1 GIORNO DA DE LEO DOPO 100 GIORNI DA DI TONNO – intervista esclusiva a JOHN DE LEO

Sanremo quest’anno l’ha vinto Gio’ Di Tonno.
Nove anni fa vi rutto’ invece il “Rospo” blasfemo di John De Leo.
I totem non siano tabu’: un uomo chiamato cavallo se fosse stato chiamato montone avrebbe fatto un porno e non un western.
Da De Leo a Di Tonno c’e’ un abisso. In tutti i sensi. E tra “La bella e la bestia” e “Il principe ed il rospo” c’e’ di mezzo la proprieta’ psichedelica che appunto l’ascella del rospo secerne, e che sCocciante non sa che cazzo sia.
John “vaga”, io vado ramingo; e lui “svanendo”, io mai esistito al mondo (il mondo essendo il prodotto dei massmedia): tra tedio e diffidenza, un’intravista astiosa, roba spissa tra i due magrissimi Apolide Sedentario e John De Leo…

1.

Terza puntata di note in liberta’ vigilata.
La definizione mi viene vidimata da assessora ed organizzatrici, casting ormai ben noto a voi lettori di questa situescioncomedi coi soliti protagonisti e una guest-star a puntata, come i Simpsons, ma in una Springfield ancor piu’ provinciale, piu’ delocalizzata.
Personaggi che hanno trovato l’auto Re (che poi sarei me, che’ non di questo mondo – il mondo essendo prodotto dal danaro – e’ il regno mio, anticamente detto “naturale”).
Dopo l’incontro gioval coi Quintorigo e dopo il losco “caso meretrice” al concerto di Morgan, a “Note in Liberta’” c’e’ John De Leo.

John De Leo era voce, autore e frontman dei Quintorigo.
E appunto i Quintorigo gia’ ho beccato.
Ho riciclato dunque l’intravista: ad “intervista incrociata” posso porre le mie questioni a De Leo, dopo che ho avuto le risposte dal fronte Quintorigo (con Valentino Bianchi).

Allarmeunoprotezionecivile. E di fatto diluvia.
Colpa della scaletta di De Leo, che prevede anche un brano che, testuale, parla di “storming weather” e di una situazione “raining all the time”.
Sotto la rain battente, tuttavia, il pubblico e’ accorso solerte e numeroso: un mio compare nota che in provincia c’e’ piu’ risposta del popolo alle arti, e che in citta’ – col tempo alluvionale – per un De Leo nessuno avrebbe sporto la testa fuori dall’uscio.
Sotto la rain battente sguscio fuori dall’auto parcheggiata, e mi smarrisco una cosa. Nei 100 metri che stanno tra la macchina e La Comune di Loano (la location di situation cui sopra, gia’ ormai lo sanno i lettori) son scolato. Pero’ ho scordato un pezzo sulla macchina. Devo tornare alla macchina: ci affogo…
Nell’atrio de La Comune di Loano c’e’ il portaombrelli pieno. Prendo il piu’ bello in prestito (che bbbello, stare ne La Comune: la proprieta’ collettiva dei servizi, il fascismo repubblicano di un Comune Itagliano dove governano A.N e ForzaItaglia secondo un avanguardismo che ha qualcosa di “fuori dal comune”).
--
* [Il tuo compito]: Ricopia parola per parola il passo dell'intervista a John De Leo compreso tra "John De Leo era" e "di fatto diluvia.", estremi inclusi.

* [Righe archiviate]:
--
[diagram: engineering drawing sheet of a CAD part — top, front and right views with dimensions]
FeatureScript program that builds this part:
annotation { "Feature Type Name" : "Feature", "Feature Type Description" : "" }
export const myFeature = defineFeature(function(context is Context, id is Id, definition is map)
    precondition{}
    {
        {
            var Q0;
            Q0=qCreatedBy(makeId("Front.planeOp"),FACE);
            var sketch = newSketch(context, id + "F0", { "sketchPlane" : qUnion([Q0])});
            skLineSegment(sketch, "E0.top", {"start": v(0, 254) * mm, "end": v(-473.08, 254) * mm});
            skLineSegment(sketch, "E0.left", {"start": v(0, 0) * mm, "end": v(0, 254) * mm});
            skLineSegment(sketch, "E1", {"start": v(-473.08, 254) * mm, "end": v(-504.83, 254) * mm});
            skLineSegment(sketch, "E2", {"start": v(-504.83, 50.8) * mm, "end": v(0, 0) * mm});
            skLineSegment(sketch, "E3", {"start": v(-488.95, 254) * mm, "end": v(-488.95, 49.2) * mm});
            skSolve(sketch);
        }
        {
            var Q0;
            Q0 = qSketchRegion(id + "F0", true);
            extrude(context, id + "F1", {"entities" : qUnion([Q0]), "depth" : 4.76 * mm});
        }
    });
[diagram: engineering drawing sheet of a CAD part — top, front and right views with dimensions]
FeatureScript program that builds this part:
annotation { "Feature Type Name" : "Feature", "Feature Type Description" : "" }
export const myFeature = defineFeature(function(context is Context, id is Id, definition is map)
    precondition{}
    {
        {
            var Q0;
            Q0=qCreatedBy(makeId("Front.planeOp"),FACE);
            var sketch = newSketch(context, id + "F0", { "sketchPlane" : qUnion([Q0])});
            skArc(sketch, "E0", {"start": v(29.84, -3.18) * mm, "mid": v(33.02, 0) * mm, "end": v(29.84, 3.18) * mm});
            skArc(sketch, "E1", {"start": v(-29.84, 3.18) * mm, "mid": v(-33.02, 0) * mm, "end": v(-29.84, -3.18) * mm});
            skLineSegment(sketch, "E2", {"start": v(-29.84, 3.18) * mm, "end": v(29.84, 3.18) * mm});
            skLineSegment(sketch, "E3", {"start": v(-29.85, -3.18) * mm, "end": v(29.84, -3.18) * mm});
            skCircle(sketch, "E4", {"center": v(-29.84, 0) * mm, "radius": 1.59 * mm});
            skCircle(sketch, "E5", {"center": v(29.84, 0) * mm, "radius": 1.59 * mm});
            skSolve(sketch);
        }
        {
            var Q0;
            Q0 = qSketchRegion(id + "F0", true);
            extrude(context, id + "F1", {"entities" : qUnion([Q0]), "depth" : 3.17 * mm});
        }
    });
--
* [Soluzione]:
John De Leo era voce, autore e frontman dei Quintorigo.
E appunto i Quintorigo gia’ ho beccato.
Ho riciclato dunque l’intravista: ad “intervista incrociata” posso porre le mie questioni a De Leo, dopo che ho avuto le risposte dal fronte Quintorigo (con Valentino Bianchi).

Allarmeunoprotezionecivile. E di fatto diluvia.